NEW YORK – Wall Street’s top oil forecasters delivered a unified holiday message Friday: Santa isn’t bringing higher crude prices anytime soon. In fact, he appears to be bringing the opposite in bulk.
After a 20% slide this year that already has traders checking their retirement accounts twice, JPMorgan, Goldman Sachs, and Macquarie all published outlooks suggesting Brent crude could sink toward the mid-$50s by 2026, with some scenarios flirting with the $30s by 2027 if no one blinks first.
Airlines and shipping companies quietly opened champagne they had been saving since 2022. Meanwhile, the average SUV owner began planning a statue in honor of Natasha Kaneva, JPMorgan’s head of commodities strategy, for services to oversized vehicles everywhere.

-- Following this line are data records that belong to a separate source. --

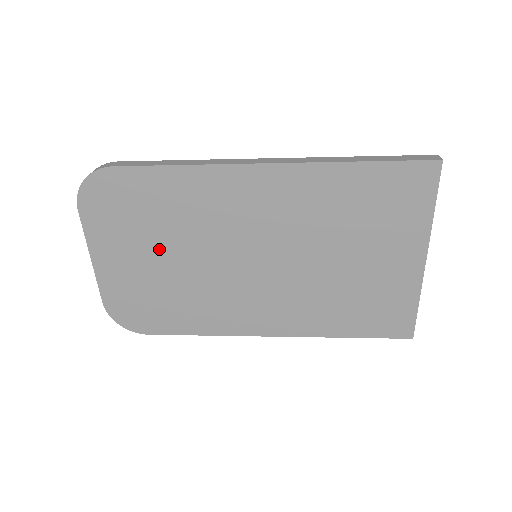
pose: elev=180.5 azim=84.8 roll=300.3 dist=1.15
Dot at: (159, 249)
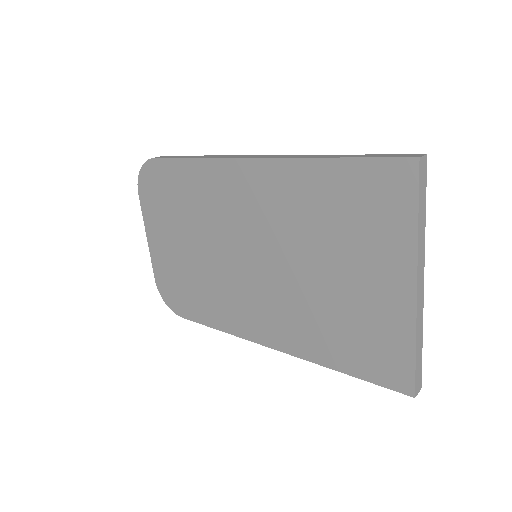
Dot at: (185, 236)
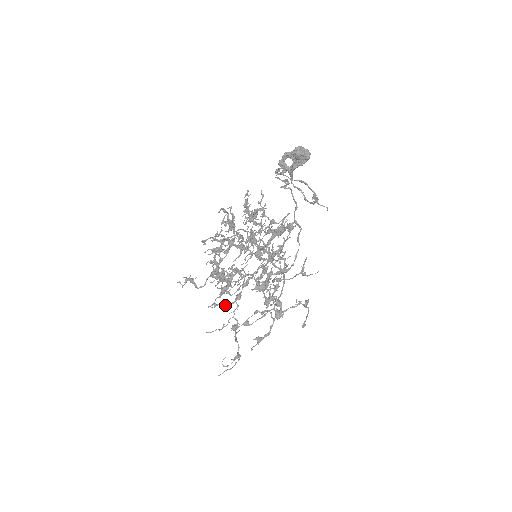
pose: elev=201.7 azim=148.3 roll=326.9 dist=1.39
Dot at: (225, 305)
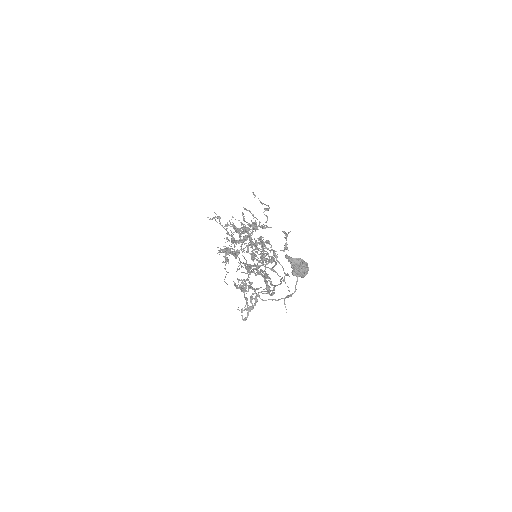
Dot at: (252, 214)
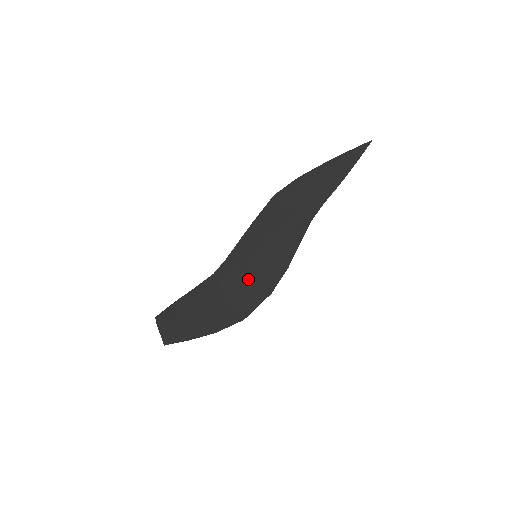
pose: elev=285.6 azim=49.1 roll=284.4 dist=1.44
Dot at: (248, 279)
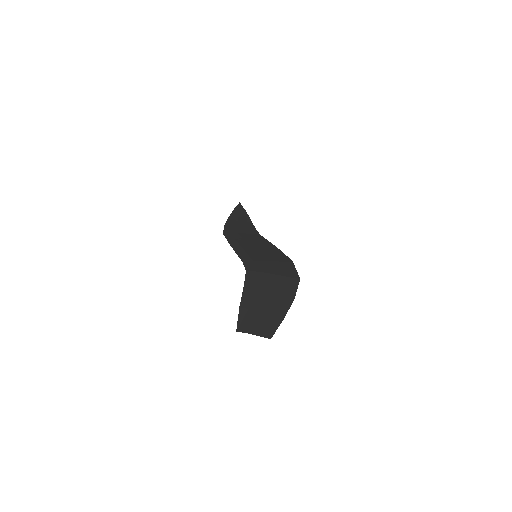
Dot at: (270, 262)
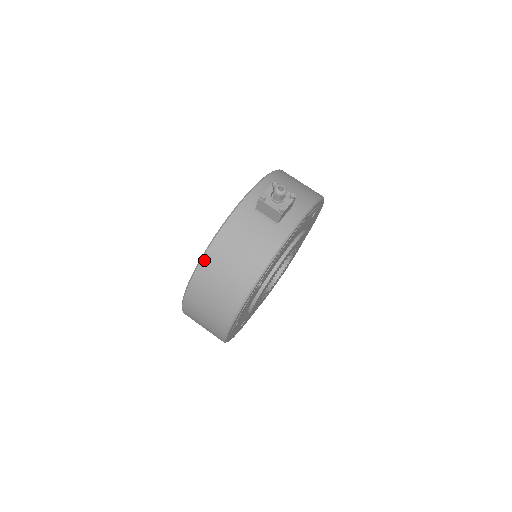
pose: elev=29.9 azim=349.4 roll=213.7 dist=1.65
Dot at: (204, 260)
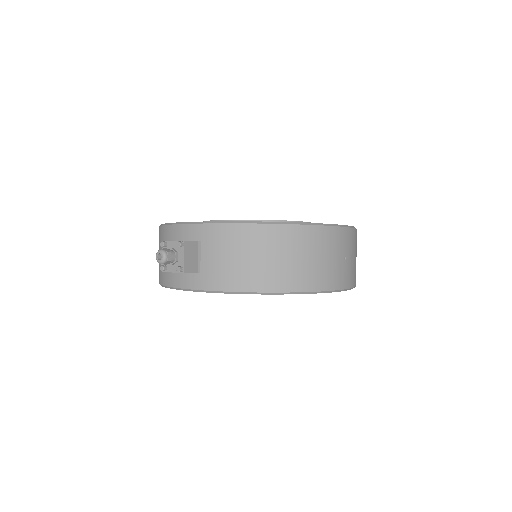
Dot at: occluded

Oil executives, however, were seen updating LinkedIn profiles with subtle phrases like “open to new opportunities” and “passionate about renewable transitions.”
JPMorgan’s team, clearly tired of being the bearer of identical bad news since June 2023, wrote that they were “at the risk of flogging a very dead horse.” The horse, readers assume, is now thoroughly tenderized.
Their base case sends Brent to $58 in 2026 and another dollar lower in 2027. Goldman Sachs went slightly more pessimistic for next year, penciling in $56 Brent and $52 WTI, before allowing prices a dramatic comeback to $80 by 2028, presumably after everyone has panic-sold.
Both banks agree the villain is simple: too much oil chasing too few gas tanks.
OPEC+ has been unwinding production cuts faster than a teenager unwinds holiday lights in January, adding over 2 million barrels per day since April. American frackers, never ones to leave money on the table, are on track for record output in December.
China, the usual sponge for excess barrels, spent the first half of 2025 stuffing tanks like a squirrel preparing for nuclear winter. That trick is running out of storage space.
Over one billion barrels now float aimlessly on tankers at sea, an armada so large it has its own weather system. The International Energy Agency warned the coming glut could reach 4 million barrels per day in 2026, enough to fill roughly fifty Olympic swimming pools every hour.
Macquarie called the setup “punishing” and “extraordinary,” then delivered price targets that suggest oil traders may soon qualify for government heating assistance.
State oil companies in the Gulf still need profits to fund everything from skyscrapers to soccer clubs. US shale drillers break even around $43–$51. Somewhere between those numbers lies a price so low that even the most stubborn producer throws in the towel.
JPMorgan floated the nightmare scenario of $30s oil by 2027 if nothing changes, a level last seen when people were paying strangers on the internet to deliver a single roll of toilet paper.
Yet the banks remain oddly cheerful about the eventual outcome. They expect the market to self-correct long before prices turn apocalyptic, thanks to a magical combination of “voluntary and involuntary” production cuts. Translation: someone is going to run out of cash or storage and turn off the taps whether they like it or not.
Goldman Sachs even promised a happy ending by 2028, when maturing shale fields and years of under-investment finally remind everyone that oil doesn’t grow on trees. Or, more accurately, under them.
For now, the industry braces for what strategists politely call “price discovery” and what everyone else will call “please make it stop.”